### [GOAL OF THE EXERCISE]
Would you please transcribe, exactly as written, the lines of the entries below starting at the one that holds "<sup>2</sup> Sanskrita Sahityera" and ending at the one that holds "<sup>13</sup> Amarakoṣa, Bhūmivarga.", both included?

== DATA FOR THE TASK

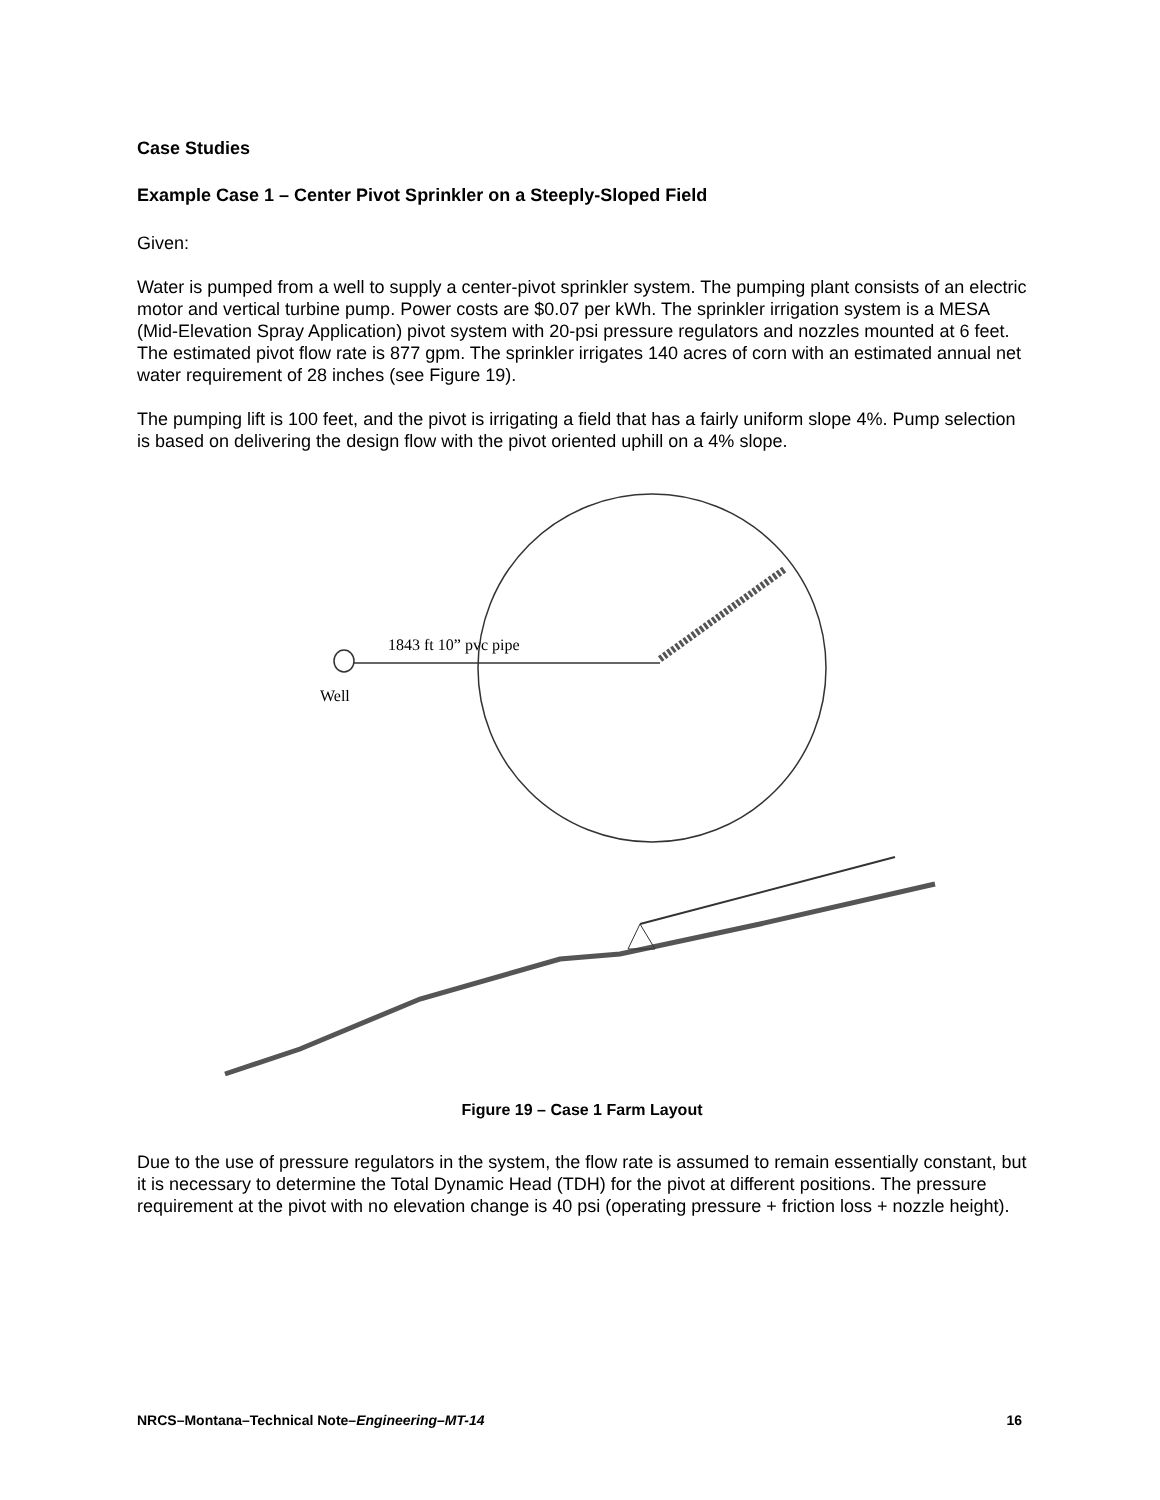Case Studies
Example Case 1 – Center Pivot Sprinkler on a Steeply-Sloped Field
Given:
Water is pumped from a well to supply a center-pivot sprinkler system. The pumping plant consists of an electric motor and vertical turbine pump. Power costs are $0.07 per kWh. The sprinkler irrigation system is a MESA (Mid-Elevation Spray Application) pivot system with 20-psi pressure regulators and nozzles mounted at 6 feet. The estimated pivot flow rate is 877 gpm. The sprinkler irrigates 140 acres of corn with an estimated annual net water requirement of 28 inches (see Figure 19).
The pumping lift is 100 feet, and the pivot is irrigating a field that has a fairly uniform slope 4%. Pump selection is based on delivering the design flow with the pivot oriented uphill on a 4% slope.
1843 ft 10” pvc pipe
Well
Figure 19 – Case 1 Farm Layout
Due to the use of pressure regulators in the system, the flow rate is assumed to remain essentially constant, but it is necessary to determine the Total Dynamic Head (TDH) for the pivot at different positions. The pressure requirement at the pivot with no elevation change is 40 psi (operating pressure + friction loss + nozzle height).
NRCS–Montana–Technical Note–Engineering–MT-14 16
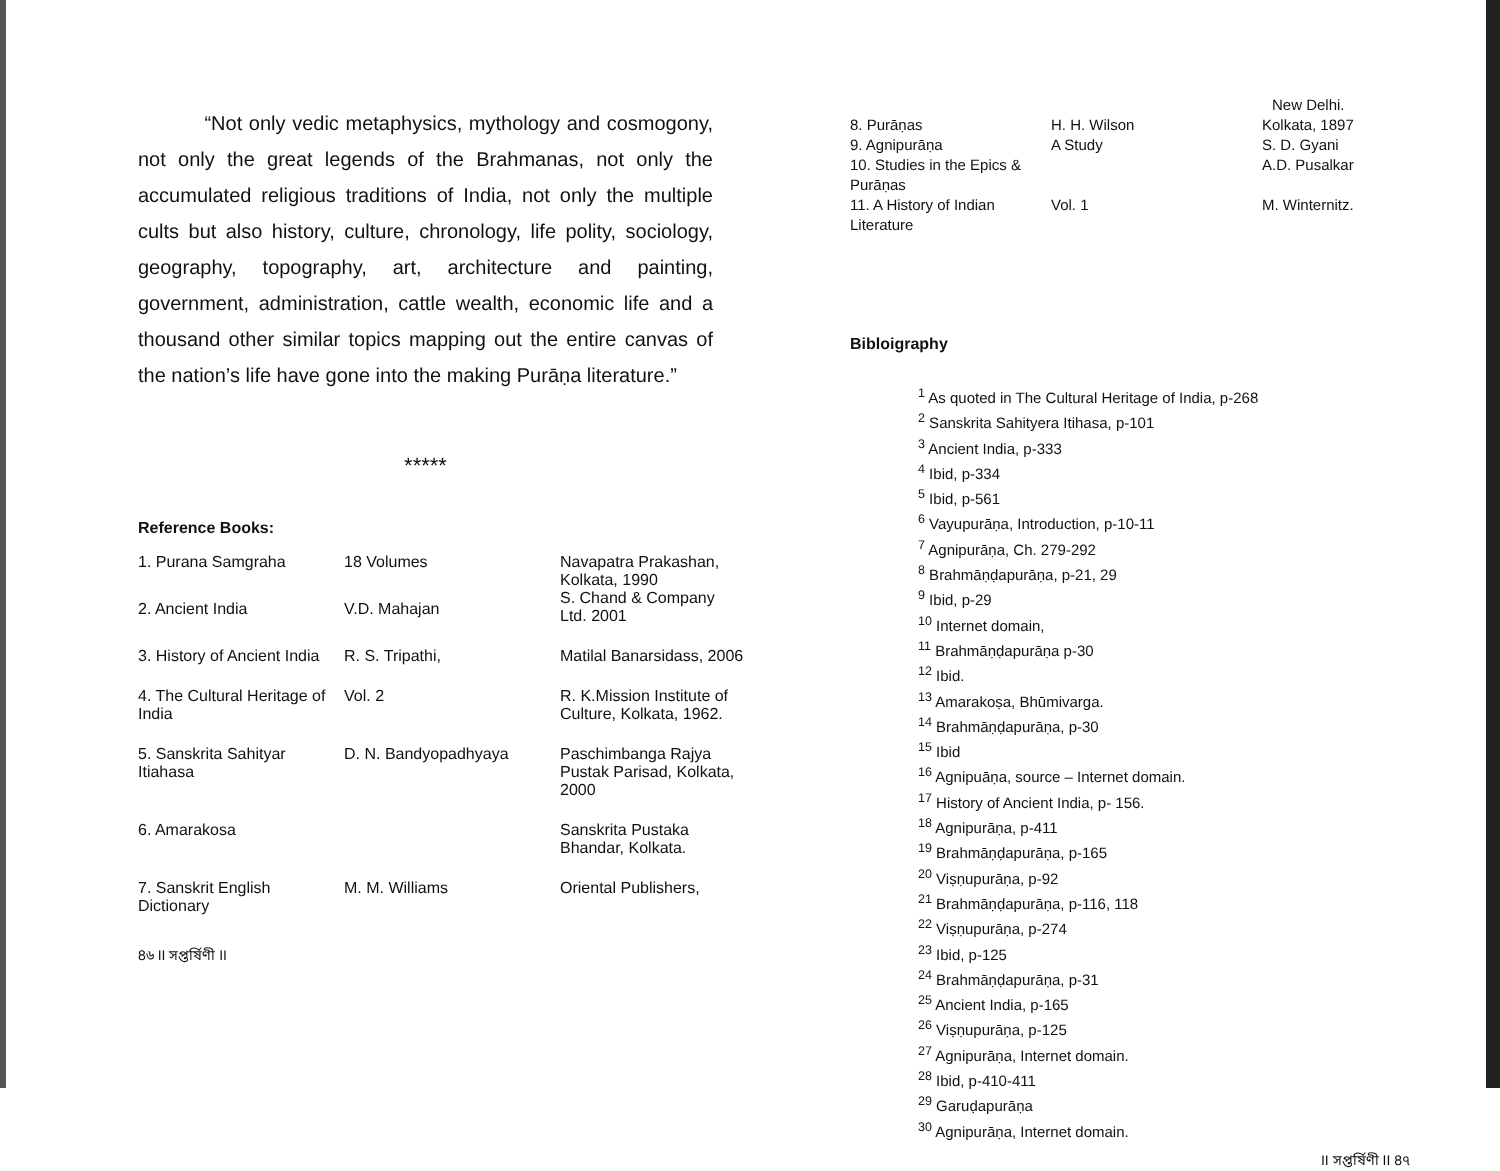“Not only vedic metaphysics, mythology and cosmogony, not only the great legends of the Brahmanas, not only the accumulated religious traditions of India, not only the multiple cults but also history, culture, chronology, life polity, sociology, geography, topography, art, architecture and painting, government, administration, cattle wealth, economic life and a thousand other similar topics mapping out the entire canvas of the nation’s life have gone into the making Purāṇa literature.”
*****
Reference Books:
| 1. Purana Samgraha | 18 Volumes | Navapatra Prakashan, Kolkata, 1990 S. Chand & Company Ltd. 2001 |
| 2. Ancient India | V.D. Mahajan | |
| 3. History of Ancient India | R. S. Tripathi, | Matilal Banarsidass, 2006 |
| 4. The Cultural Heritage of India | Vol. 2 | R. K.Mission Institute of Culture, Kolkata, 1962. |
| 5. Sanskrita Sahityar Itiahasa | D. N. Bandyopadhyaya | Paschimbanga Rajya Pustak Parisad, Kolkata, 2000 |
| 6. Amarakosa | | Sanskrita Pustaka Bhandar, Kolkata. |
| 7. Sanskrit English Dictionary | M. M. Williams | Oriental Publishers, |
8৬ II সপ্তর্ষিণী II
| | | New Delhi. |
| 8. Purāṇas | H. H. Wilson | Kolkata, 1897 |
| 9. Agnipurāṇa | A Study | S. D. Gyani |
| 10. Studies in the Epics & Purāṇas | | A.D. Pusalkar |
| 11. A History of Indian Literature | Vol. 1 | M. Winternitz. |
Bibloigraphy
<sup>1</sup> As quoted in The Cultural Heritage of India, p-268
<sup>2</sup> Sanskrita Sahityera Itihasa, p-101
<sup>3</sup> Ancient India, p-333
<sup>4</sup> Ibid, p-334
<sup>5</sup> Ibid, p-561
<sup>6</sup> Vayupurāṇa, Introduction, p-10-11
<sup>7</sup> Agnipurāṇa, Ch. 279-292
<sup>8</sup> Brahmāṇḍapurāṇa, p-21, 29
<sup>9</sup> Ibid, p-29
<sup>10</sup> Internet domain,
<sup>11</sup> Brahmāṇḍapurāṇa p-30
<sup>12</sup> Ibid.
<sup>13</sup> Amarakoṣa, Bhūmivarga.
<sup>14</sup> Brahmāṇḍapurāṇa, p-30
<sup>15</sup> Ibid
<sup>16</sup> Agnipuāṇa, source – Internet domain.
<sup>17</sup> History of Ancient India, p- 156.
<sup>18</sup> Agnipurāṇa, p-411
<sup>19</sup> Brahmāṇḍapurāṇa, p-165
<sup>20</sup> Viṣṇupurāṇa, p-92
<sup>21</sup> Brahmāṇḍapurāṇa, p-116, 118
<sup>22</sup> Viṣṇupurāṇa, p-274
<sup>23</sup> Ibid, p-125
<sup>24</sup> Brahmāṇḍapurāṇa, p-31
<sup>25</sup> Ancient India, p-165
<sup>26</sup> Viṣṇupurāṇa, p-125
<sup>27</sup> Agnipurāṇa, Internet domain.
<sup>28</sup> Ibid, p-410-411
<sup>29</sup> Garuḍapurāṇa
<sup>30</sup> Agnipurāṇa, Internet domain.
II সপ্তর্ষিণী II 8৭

====
== DATA FOR THE TASK

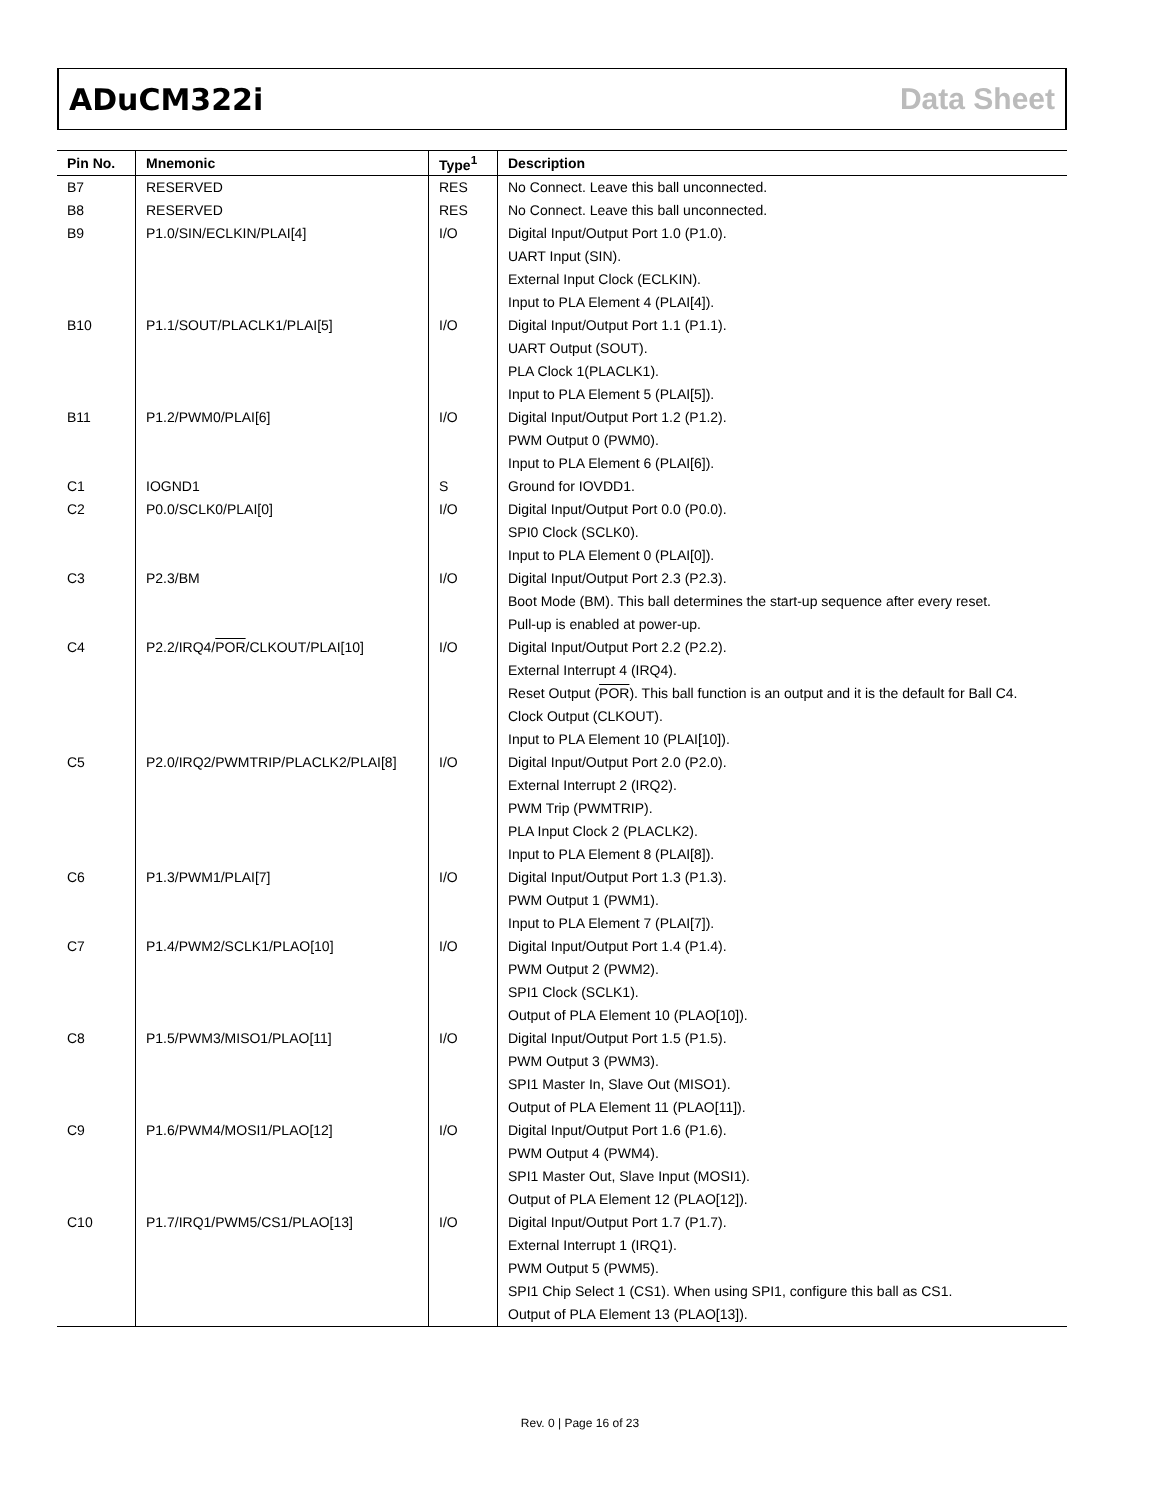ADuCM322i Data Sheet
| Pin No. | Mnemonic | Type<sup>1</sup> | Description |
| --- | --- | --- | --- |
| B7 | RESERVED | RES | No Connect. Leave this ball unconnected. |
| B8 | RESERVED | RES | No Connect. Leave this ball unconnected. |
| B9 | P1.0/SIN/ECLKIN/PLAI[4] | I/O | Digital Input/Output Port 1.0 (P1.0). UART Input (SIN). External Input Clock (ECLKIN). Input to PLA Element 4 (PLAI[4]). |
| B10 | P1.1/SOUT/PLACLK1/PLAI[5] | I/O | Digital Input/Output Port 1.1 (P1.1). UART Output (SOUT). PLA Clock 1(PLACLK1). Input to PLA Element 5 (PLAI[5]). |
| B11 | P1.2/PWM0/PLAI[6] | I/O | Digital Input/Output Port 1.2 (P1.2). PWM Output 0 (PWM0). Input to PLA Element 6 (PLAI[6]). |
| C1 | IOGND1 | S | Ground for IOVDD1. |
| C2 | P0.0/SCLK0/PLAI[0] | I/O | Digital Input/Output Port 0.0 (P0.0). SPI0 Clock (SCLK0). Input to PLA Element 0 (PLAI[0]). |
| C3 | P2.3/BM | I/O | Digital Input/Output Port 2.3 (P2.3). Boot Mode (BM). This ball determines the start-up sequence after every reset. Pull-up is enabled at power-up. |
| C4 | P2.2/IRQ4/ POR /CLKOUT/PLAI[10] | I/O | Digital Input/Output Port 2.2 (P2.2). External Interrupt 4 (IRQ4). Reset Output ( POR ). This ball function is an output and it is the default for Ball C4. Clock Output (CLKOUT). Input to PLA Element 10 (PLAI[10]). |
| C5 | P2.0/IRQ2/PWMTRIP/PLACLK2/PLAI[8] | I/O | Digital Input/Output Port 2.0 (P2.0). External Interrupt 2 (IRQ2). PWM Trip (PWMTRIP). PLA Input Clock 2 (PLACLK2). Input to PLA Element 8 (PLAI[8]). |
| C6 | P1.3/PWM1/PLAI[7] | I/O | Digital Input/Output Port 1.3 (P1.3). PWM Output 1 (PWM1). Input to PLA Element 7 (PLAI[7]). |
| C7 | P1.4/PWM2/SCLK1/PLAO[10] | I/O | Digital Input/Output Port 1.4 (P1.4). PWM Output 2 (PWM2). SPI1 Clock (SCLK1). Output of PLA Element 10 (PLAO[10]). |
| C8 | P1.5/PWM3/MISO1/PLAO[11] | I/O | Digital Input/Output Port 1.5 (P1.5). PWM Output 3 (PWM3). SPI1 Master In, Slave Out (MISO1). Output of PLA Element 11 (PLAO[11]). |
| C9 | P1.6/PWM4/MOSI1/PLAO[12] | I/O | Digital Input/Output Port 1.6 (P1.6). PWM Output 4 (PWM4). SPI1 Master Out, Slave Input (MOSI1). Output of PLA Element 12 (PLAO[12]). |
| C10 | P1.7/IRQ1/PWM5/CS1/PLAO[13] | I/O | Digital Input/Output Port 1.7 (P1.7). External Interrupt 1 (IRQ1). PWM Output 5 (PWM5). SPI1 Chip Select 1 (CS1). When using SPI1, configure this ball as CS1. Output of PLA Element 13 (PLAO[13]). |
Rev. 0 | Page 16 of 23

====

### [ANSWER TO THIS EXERCISE]
<sup>2</sup> Sanskrita Sahityera Itihasa, p-101
<sup>3</sup> Ancient India, p-333
<sup>4</sup> Ibid, p-334
<sup>5</sup> Ibid, p-561
<sup>6</sup> Vayupurāṇa, Introduction, p-10-11
<sup>7</sup> Agnipurāṇa, Ch. 279-292
<sup>8</sup> Brahmāṇḍapurāṇa, p-21, 29
<sup>9</sup> Ibid, p-29
<sup>10</sup> Internet domain,
<sup>11</sup> Brahmāṇḍapurāṇa p-30
<sup>12</sup> Ibid.
<sup>13</sup> Amarakoṣa, Bhūmivarga.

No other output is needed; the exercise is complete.